■ RECORDED INFORMATION ■
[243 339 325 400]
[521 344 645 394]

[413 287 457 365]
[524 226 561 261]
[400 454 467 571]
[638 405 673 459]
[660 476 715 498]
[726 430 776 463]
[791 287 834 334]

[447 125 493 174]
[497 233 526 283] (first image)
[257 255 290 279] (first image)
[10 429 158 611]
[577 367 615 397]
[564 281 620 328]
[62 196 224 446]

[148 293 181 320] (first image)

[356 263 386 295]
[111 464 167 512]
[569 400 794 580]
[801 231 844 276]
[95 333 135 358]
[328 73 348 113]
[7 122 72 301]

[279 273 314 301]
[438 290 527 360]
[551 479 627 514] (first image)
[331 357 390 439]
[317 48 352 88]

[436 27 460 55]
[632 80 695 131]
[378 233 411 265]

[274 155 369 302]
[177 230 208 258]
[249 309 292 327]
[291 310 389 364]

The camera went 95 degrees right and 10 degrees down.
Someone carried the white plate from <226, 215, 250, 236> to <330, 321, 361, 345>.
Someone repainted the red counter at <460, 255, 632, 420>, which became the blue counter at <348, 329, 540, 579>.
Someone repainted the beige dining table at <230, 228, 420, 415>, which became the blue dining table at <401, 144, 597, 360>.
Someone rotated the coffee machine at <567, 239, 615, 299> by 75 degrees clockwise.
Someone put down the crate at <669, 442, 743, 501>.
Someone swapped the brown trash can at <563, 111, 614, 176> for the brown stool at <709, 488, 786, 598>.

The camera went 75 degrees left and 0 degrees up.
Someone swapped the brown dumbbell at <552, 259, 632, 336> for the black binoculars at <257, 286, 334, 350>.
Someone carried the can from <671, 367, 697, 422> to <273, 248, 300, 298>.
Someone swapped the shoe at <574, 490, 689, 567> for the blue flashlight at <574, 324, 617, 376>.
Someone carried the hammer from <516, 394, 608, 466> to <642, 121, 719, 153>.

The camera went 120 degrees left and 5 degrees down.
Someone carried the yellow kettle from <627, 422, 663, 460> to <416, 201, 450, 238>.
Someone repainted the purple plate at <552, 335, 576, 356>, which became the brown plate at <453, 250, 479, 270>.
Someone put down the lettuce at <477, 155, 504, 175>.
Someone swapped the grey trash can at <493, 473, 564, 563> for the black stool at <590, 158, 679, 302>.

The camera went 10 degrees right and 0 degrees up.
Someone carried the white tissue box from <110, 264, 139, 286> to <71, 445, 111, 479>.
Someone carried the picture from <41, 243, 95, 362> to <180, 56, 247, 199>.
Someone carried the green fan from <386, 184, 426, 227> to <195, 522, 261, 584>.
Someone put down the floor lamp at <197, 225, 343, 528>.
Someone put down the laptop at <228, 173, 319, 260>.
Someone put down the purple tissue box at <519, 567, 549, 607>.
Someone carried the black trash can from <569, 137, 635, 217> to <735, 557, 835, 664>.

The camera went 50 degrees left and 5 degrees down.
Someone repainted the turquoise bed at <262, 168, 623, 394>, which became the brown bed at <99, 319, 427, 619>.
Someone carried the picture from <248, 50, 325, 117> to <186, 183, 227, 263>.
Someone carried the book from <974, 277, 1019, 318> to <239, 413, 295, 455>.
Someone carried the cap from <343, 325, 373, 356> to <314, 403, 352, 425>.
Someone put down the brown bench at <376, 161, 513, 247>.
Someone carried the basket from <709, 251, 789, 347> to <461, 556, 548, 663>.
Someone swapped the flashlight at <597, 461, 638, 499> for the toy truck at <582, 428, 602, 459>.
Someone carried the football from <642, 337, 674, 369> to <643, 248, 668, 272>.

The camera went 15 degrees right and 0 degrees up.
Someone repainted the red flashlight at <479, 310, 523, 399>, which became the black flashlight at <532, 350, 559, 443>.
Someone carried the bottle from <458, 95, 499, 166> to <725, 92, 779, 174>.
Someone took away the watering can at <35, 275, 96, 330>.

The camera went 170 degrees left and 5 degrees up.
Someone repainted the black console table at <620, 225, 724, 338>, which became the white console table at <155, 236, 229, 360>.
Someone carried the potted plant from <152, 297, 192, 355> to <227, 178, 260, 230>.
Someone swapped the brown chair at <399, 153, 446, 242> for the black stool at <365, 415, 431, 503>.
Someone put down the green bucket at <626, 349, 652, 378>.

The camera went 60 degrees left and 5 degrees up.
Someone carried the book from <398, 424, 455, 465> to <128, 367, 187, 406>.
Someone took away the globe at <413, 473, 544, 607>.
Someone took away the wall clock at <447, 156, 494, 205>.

■ EXERCISE OBJECTIVE ■
Would you output, from the records above, exactly the run of lines that starts at the line containing "Someone repainted the beige" and ends at the line containing "Someone put down the crate", and only that run?

■ RESULT OF THIS TASK ■
Someone repainted the beige dining table at <230, 228, 420, 415>, which became the blue dining table at <401, 144, 597, 360>.
Someone rotated the coffee machine at <567, 239, 615, 299> by 75 degrees clockwise.
Someone put down the crate at <669, 442, 743, 501>.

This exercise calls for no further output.